Rapper Snoop Dogg says he wants to create a music festival in his father's hometown so he can perform in Mississippi.
"We always stop in New Orleans but we never book a show here. We might as well do it ourselves because my booking agent just won't do it," he said during a weekend stop in Magnolia, a south Mississippi city of about 2,400 near the Louisiana state line.
The rapper born Calvin Broadus stopped in Magnolia on his way to the New Orleans Jazz and Heritage Festival, where he performed Saturday, to discuss his plans for "Snoop Fest" with the mayor, the McComb Enterprise-Journal reported Monday.
"We want to try to get it done this year, but if not, we will definitely do it next year," Mayor Anthony Witherspoon said.
He said Magnolia is a great venue because it's 90 minutes from Jackson, Hattiesburg, Baton Rouge and New Orleans.
It's about 17 miles (27.4 kilometers) north of the Louisiana state line and just a few more from Britney Spears' hometown of Kentwood, Louisiana.
Snoop Dogg said the festival's first day would feature blues, gospel and country acts for the "aunts, grandmas and uncles," with hip-hop and rhythm and blues on the second day. He would close the festival.
"I think the first should have what the heritage of Mississippi is about and then the second day should be about the generation that took it to another level," he said.
Snoop said he wants to bring back Mississippi natives Brandy and Ray J Norwood of McComb, David Banner of Jackson, Souljia Boy of Batesville and newcomer La'Porsha Renae, also of McComb, and to give a shot to some performers who are still local.

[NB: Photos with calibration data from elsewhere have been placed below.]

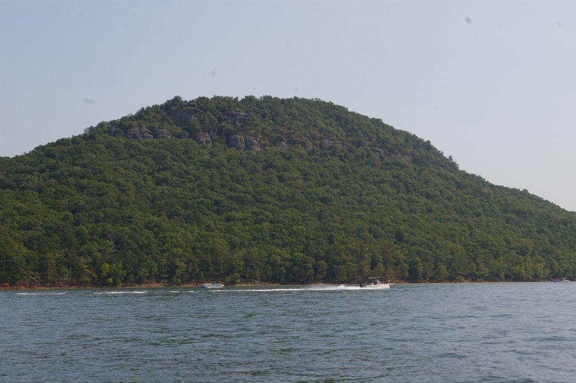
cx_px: 288
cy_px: 192
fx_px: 1199
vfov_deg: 18.2
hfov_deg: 27.0
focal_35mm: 75
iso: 200
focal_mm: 50
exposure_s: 1/350
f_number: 11
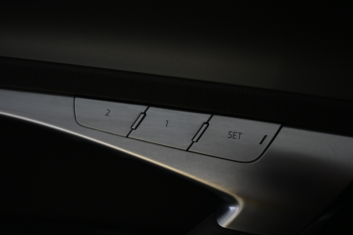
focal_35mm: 49
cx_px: 176
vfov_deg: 27.7
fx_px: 478
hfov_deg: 40.5
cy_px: 118
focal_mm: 32.5
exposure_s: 1/50
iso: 1000
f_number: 5
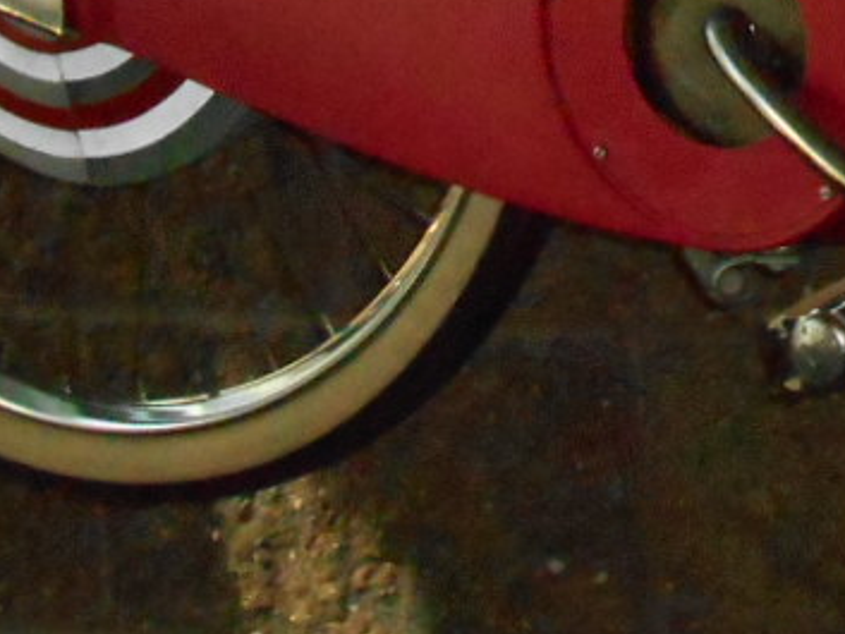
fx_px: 4542
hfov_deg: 10.3
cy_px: -610
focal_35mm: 186
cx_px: 1259
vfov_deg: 7.7
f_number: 12.3
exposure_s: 1/30
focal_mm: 7.2
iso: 900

"We can give the top five hottest artists a chance to open up," he said.
The rapper said he wants to do something that reaches out to everyone. He said he comes to Mississippi three or four times a year, but only his family sees him.
"I want to do something so that everyone will get to see me," he said. "If I wanted to do a show and leave, I could've done that. I wanted to do something to make a mark here. I just wanted to make an impact on the people here because I know how much I mean to them."